The Institute of the Black World 21st Century (IBW), a leading research, policy and advocacy group with offices in New York and Baltimore, is holding an International Reparations Summit this week at various sites across New York City.
Speakers at the conference include Prof. Sir Hilary Beckles, vice-chancellor of the University of the West Indies and chair of the Caribbean Community’s (CARICOM) Reparations Commission; civil rights leader Rev. Jesse Jackson, Prof. Charles Ogeltree of Harvard University and Mireille Fanon Mendes France, president of the Frantz Fanon Foundation and chair of the UN Working Group of Experts on People of African descent and daughter of Frantz Fanon, the Black liberation theoretician and psychiatrist from Martinique.

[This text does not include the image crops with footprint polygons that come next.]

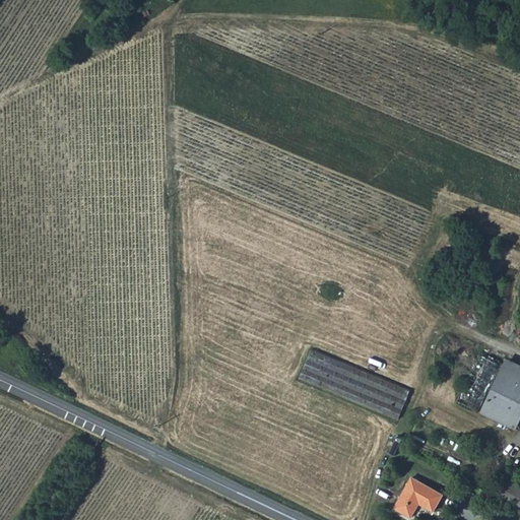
[(404,401),(410,388),(312,346),(299,378),(397,419),(404,401)]
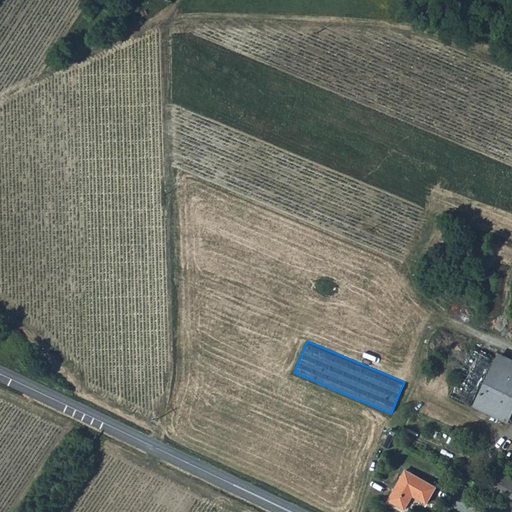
[(511,361),(497,354),(474,400),(509,418),(511,411),(511,361)]
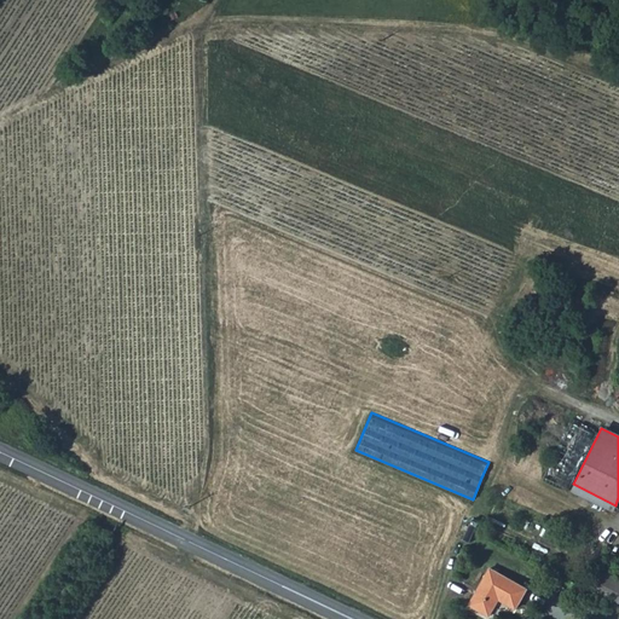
[(572,468),(579,449),(563,443),(556,462),(572,468)]
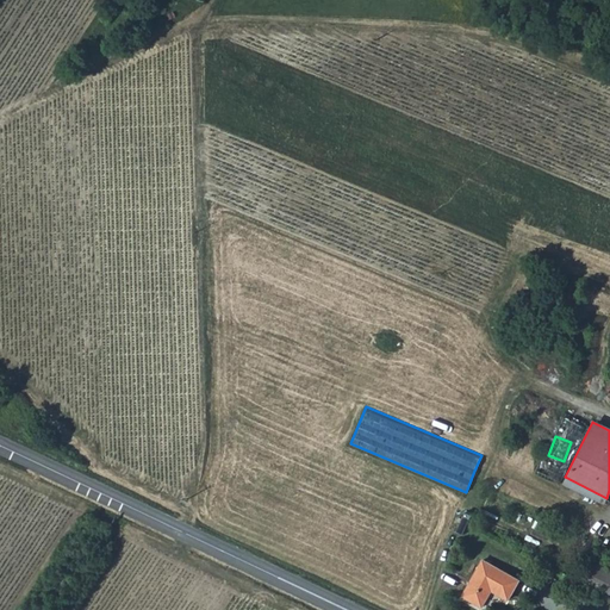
[(508,598),(518,579),(483,558),(462,593),(481,605),(491,589),(508,598)]
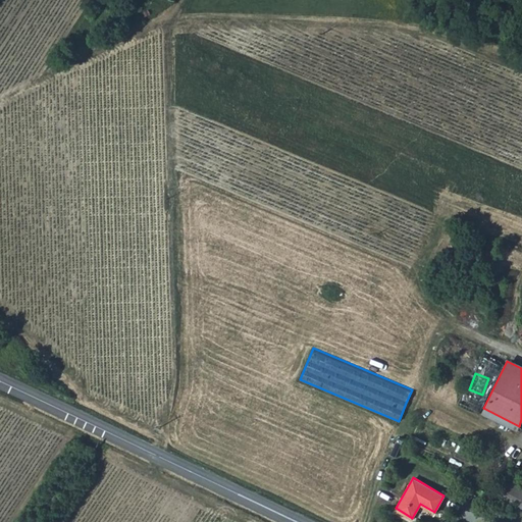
[(508,477),(499,497),(508,501),(517,482),(508,477)]
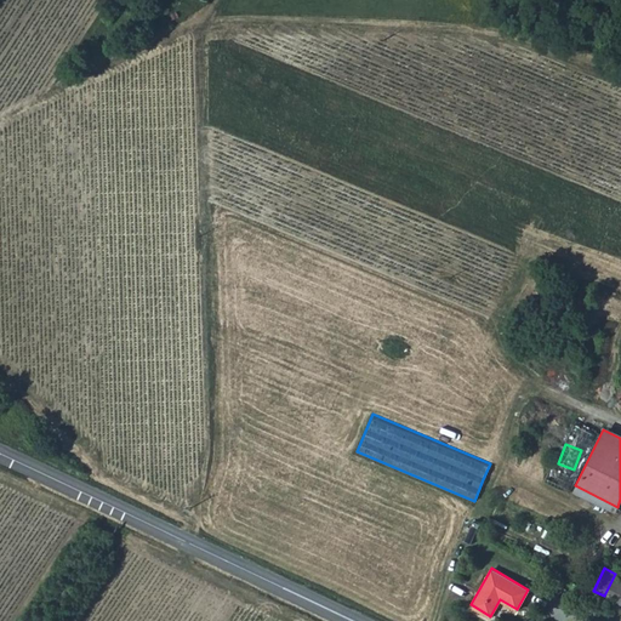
[(620,576),(615,574),(604,596),(620,604),(620,602),(620,576)]
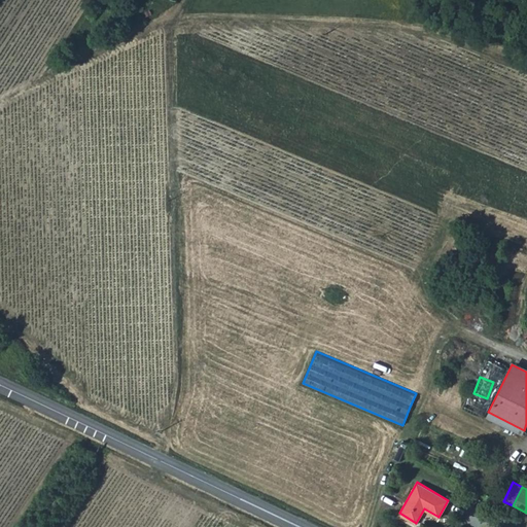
All buildings are outlined.
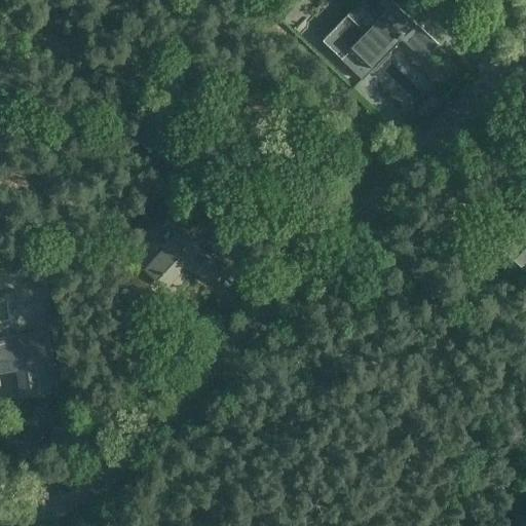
[(440,45),(392,0),(382,0),(372,11),(380,19),(367,32),(348,13),(323,41),(361,77),(371,67),(376,71),(391,54),(389,53),(403,40),(424,61),(440,45)]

During the summit, scheduled to run from April 9 to April 12, U.S. Rep. John Conyers Jr. (D-Mich.), the most senior member of Congress and the dean of the Congressional Black Caucus, will be honored for authoring HR 40, the “Commission to Study Reparation Proposals for African Americans Act,” and for his 50 years of service on Capitol Hill.
“We are delighted that the Institute of the Black World can be a clearinghouse for ideas and strategies on how to pursue reparations for historical crimes and injustices against people of African descent in the US and across the Americas,” said Dr. Ron Daniels, the institute’s president. “The courageous decision by nations in the Caribbean to demand reparations from the former European colonialists for Native Genocide and African enslavement, and the formation of a CARICOM Reparations Commission is re-energizing the Reparations Movement in the U.S. and throughout the Pan African world.”
Scores of reparations advocates, Pan-Africanists and social justice activists from across the USA, Canada, Europe, Latin America and the Caribbean are taking part in the New York summit. Leaders of national reparations commissions, committees and task forces from 11 CARICOM nations will interface with leaders of the recently formed European Reparations Commission and with members of the National African-American Reparations Commission (NAARC) which will be formally launched during the conference.
The NAARC will be comprised of some of the leading scholars, activists, attorneys, economists and historians in Black America. In the months ahead, the NAARC will hold a series of town hall meetings across the country designed to solicit ideas from African-American communities on what should constitute a comprehensive program that advocates for reparations for the historical crimes of slavery and segregation.
“The main purpose of the International Summit is to advance the public discussion and debate around reparations issues and to provide a platform for advocates from around the world to dialogue, learn from each other, strategize collectively, support and reinforce each other’s campaigns, build bridges across geographical and linguistic barriers and co-ordinate action plans,” said Don Rojas, IBW’s director of communications. “The international nature of this summit is unprecedented in the long (and all too often ignored and marginalized) history of the reparations movement in the Americas.”
The conference, whose opening and closing public sessions are to be Webcast and audio cast live by WBAI-Pacifica Radio and Sirius XM Satellite Radio, will be held in three of New York City’s five boroughs—Manhattan, Brooklyn and Queens.
The conference begins at the historic Mother AME Zion Church in Harlem, the oldest black church in New York State and a center for the Underground Railroad back in the 19th Century. The business sessions will be held at York College in Queens and the summit will conclude with a public rally at the First AME Zion Church in Central Brooklyn, home to the largest Caribbean community in the United States.
One of the highlights at the closing rally will be inspirational music sung by a newly formed ‘Reparations Choir’, composed of members from several black churches in Brooklyn.
The three-day meeting will honor pioneers in the fight for reparations for Black Americans, including Callie House (1861-1928), a former slave who demanded that $68 million in taxes on Confederate cotton seized by the North be given to Blacks as reparations, and Queen Mother Moore (1898-1997), a longtime Harlem activist who popularized the reparations idea in the middle 20th century. It will also pay tribute to the tireless work over many years of The National Coalition of Blacks for Reparations in America (N’COBRA).